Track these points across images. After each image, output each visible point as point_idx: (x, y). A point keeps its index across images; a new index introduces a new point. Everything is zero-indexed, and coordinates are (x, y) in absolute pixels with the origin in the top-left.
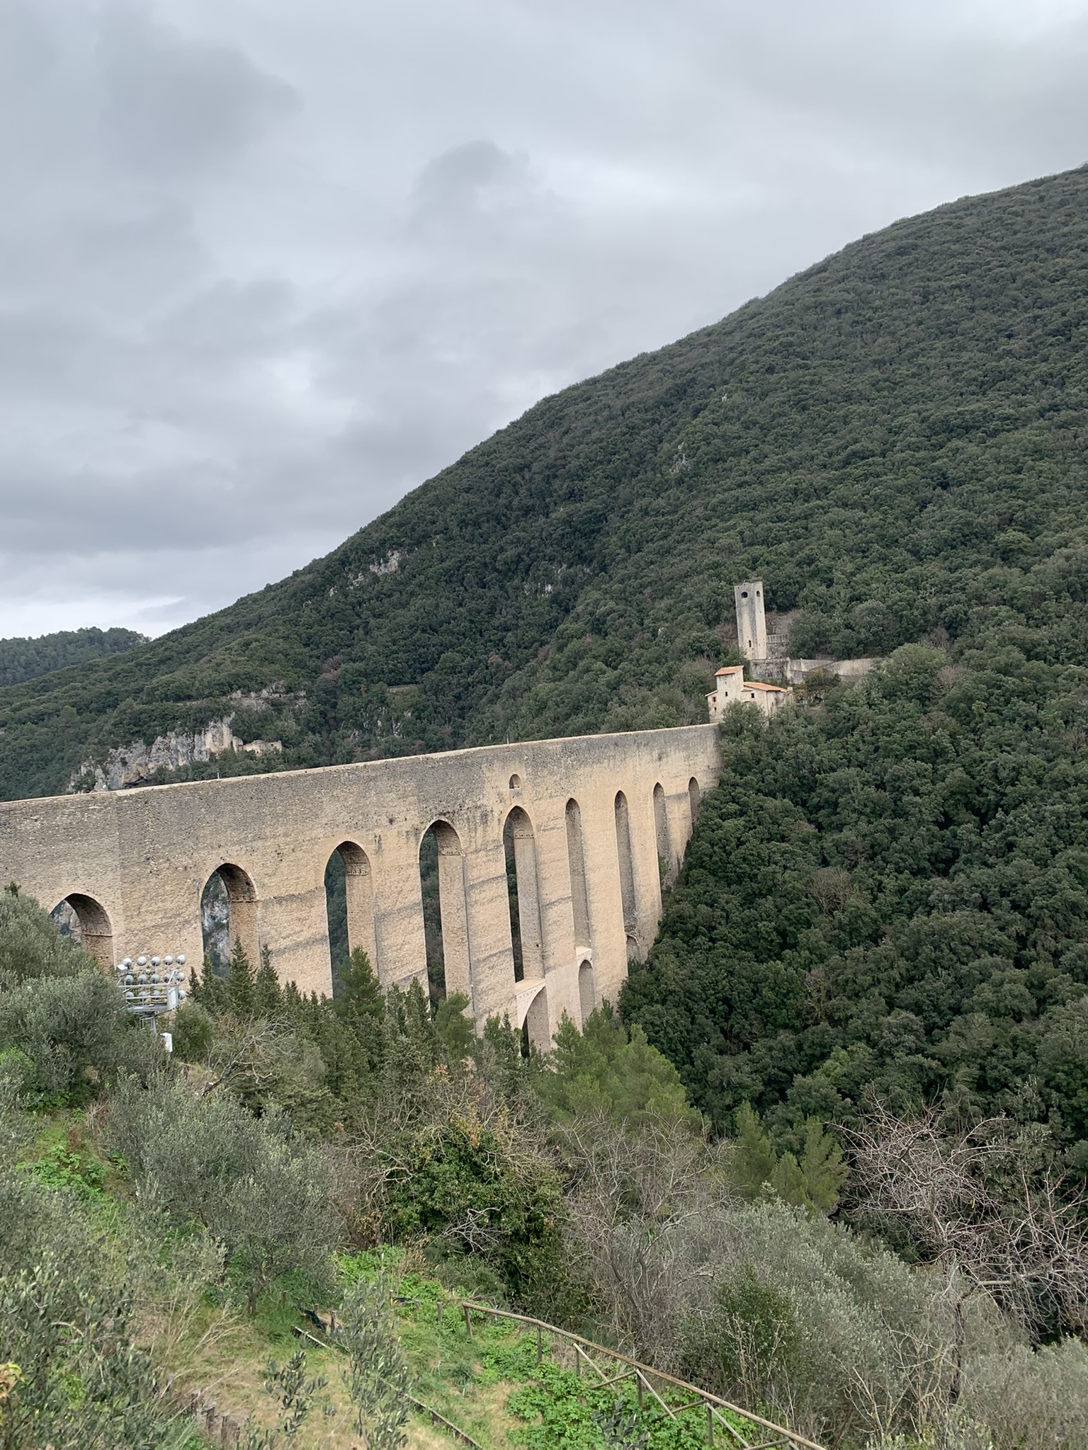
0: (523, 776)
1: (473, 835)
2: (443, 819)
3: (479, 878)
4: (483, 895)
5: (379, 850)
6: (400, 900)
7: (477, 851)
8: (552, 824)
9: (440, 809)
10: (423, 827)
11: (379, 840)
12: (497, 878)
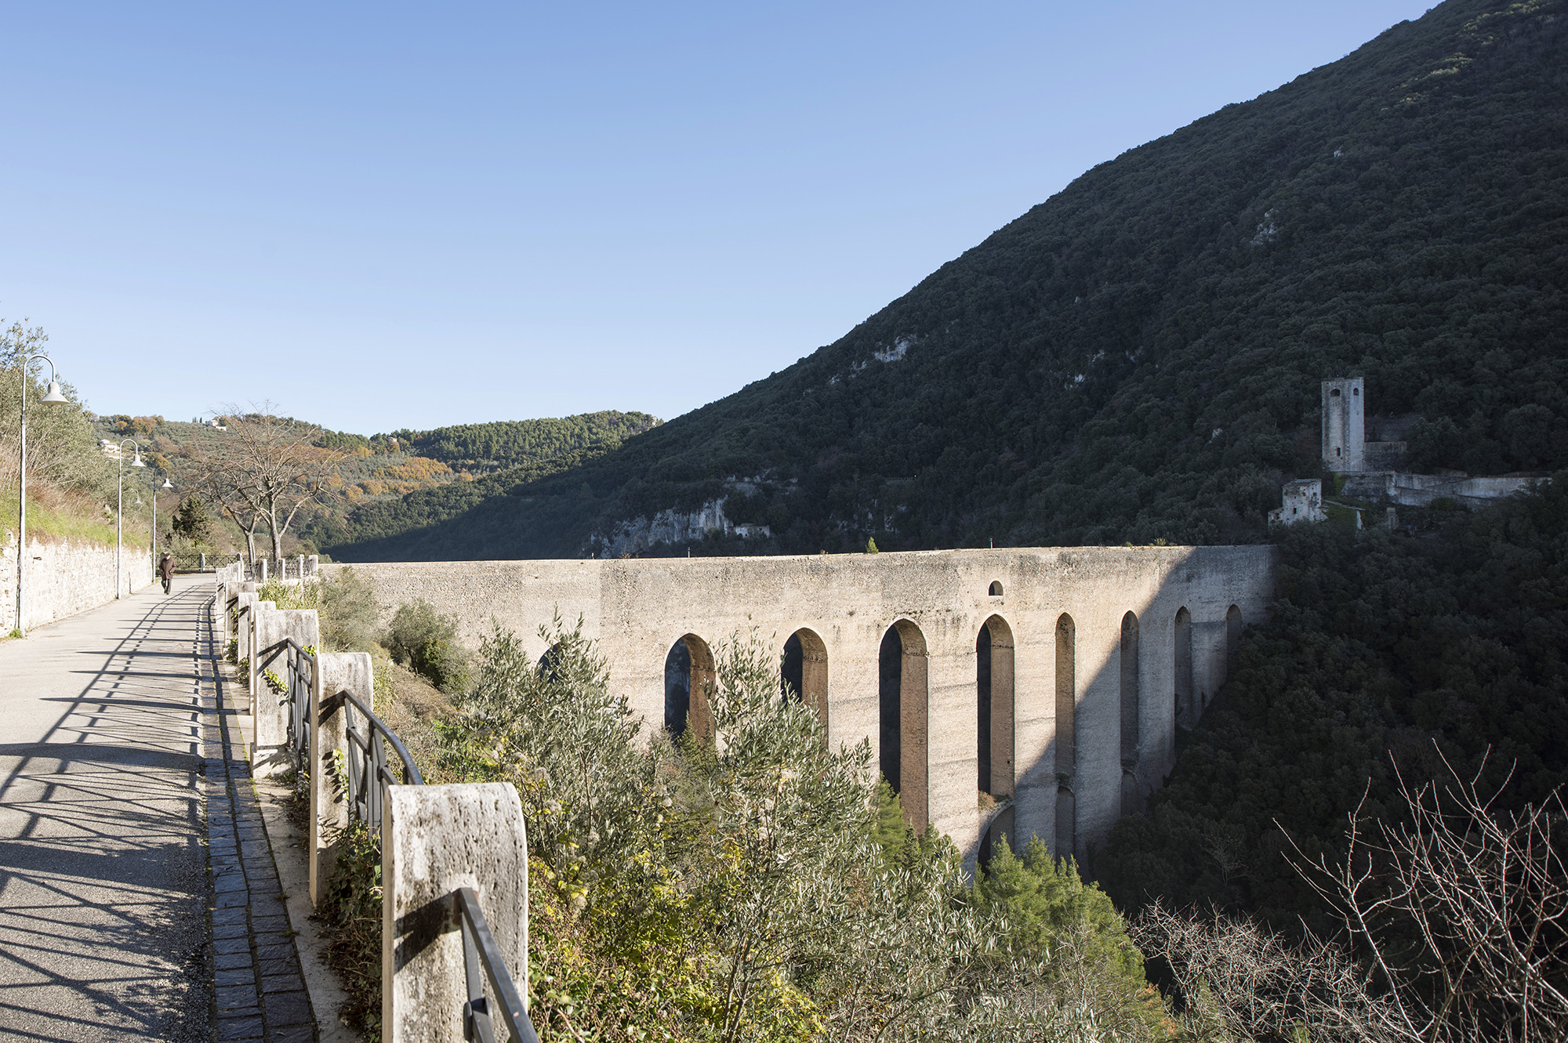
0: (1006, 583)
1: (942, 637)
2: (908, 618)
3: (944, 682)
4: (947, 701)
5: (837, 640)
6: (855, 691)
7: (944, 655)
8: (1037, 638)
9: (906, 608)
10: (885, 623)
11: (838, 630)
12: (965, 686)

=-=-=

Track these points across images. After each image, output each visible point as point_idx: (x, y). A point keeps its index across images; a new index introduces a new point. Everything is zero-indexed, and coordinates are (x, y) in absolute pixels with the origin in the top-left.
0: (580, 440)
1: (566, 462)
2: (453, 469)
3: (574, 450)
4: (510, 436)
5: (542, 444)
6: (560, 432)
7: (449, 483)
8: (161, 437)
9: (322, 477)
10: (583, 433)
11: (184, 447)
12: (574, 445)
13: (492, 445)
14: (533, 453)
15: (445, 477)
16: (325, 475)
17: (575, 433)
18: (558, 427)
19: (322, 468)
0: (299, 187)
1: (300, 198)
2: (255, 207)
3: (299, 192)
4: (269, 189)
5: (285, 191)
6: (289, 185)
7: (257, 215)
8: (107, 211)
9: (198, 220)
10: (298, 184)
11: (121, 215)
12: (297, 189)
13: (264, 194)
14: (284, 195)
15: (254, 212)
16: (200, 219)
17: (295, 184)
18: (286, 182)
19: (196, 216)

=-=-=

Activity> Repeat, word for word, the lines above between the line holding "8: (161, 437)" and the line holding "18: (558, 427)", inclusive; omit everything else.

Solution>
8: (161, 437)
9: (322, 477)
10: (583, 433)
11: (184, 447)
12: (574, 445)
13: (492, 445)
14: (533, 453)
15: (445, 477)
16: (325, 475)
17: (575, 433)
18: (558, 427)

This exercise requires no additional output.